Substrate-induced changes in dynamics and molecular motions of cuticle-degrading serine protease PL646: a molecular dynamics study

Abstract

Cuticle-degrading serine proteases secreted by nematophagous fungi can degrade the nematode cuticle during the infection processes. PL646, an alkaline cuticle-degrading serine protease derived from the nematophagous fungus Paecilomyces lilacinus, has been shown to have a high nematicidal activity. Although the crystal structure of PL646 provides a solid basis for investigating its structure–function relationship, the detailed aspects of the dynamics involving the substrate binding, orientation, catalysis, product release, and how these processes are regulated, remain unstudied. Molecular dynamics (MD) simulations and metadynamics simulations of PL646 with and without the peptide substrate AAPV were performed to investigate the changes in structure, molecular motions, and free energy landscape (FEL) of PL646 upon substrate binding. The results indicate that during simulations, the substrate-bound PL646 adopts a more stable and compact conformation than the substrate-free form. However, a few regions located opposite the substrate binding pockets or connected to the catalytic residue show increased flexibility upon substrate binding. Combined essential dynamics (ED) analysis reveals that, upon substrate binding, the noticeable displacements occur not only in the substrate binding pockets/sites, but also in the surface-exposed loops.
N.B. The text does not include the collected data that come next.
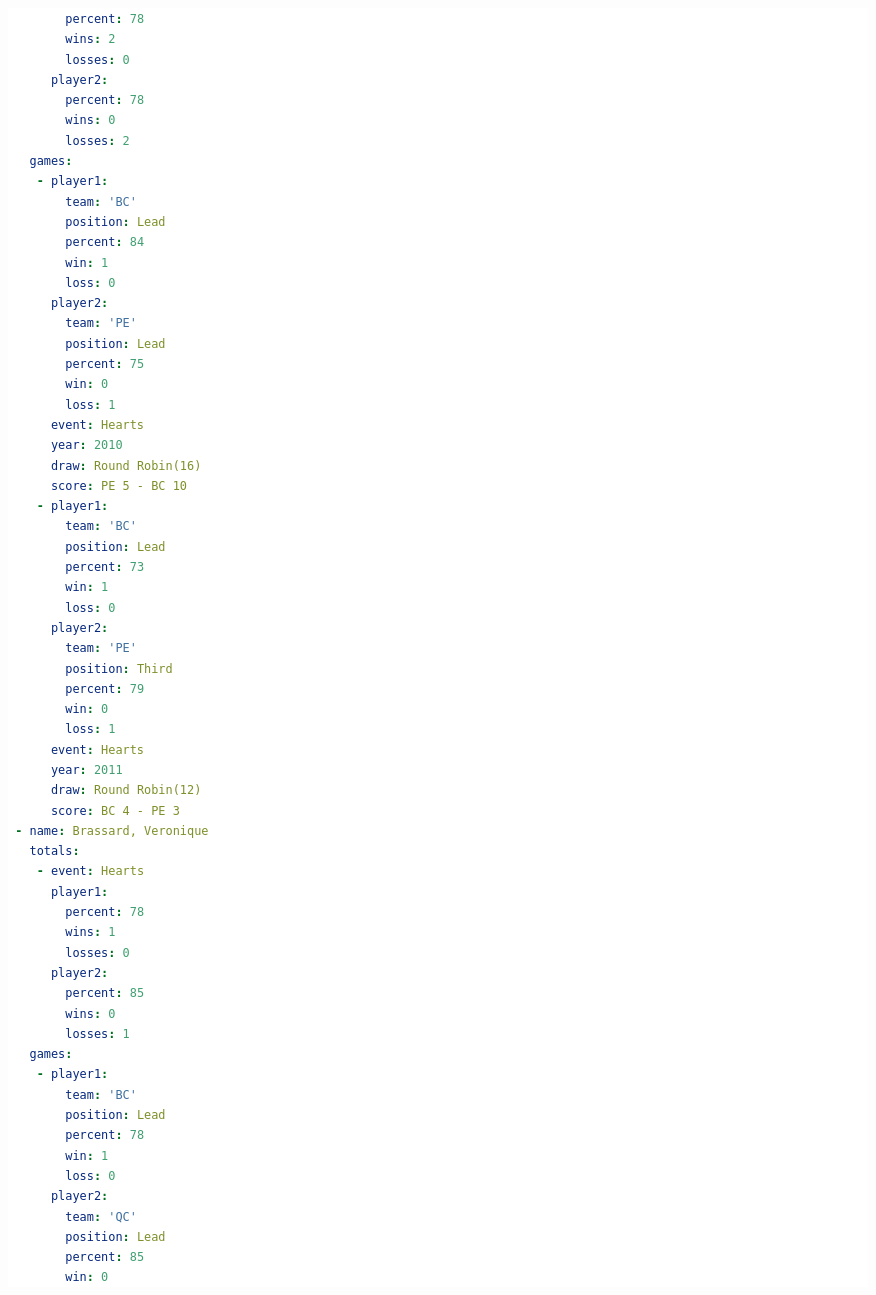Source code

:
 ```yaml
        percent: 78
        wins: 2
        losses: 0
      player2:
        percent: 78
        wins: 0
        losses: 2
   games:
    - player1:
        team: 'BC'
        position: Lead
        percent: 84
        win: 1
        loss: 0
      player2:
        team: 'PE'
        position: Lead
        percent: 75
        win: 0
        loss: 1
      event: Hearts
      year: 2010
      draw: Round Robin(16)
      score: PE 5 - BC 10
    - player1:
        team: 'BC'
        position: Lead
        percent: 73
        win: 1
        loss: 0
      player2:
        team: 'PE'
        position: Third
        percent: 79
        win: 0
        loss: 1
      event: Hearts
      year: 2011
      draw: Round Robin(12)
      score: BC 4 - PE 3
 - name: Brassard, Veronique
   totals:
    - event: Hearts
      player1:
        percent: 78
        wins: 1
        losses: 0
      player2:
        percent: 85
        wins: 0
        losses: 1
   games:
    - player1:
        team: 'BC'
        position: Lead
        percent: 78
        win: 1
        loss: 0
      player2:
        team: 'QC'
        position: Lead
        percent: 85
        win: 0
```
The dynamic pockets caused by the large concerted motions are proposed to be linked to the substrate recognition, binding, orientation, catalysis, and product release of PL646. The constructed FELs reveal that the substrate-free PL646 has a more rugged and wider free energy surface, and a higher minimum free energy level than the proteinase in complex with its substrate, indicating that the substrate binding reduces the conformational flexibility while increasing the stability of PL646. The results presented in this work will facilitate a better understanding of the structure–dynamics–function relationship of the cuticle-degrading serine protease PL646.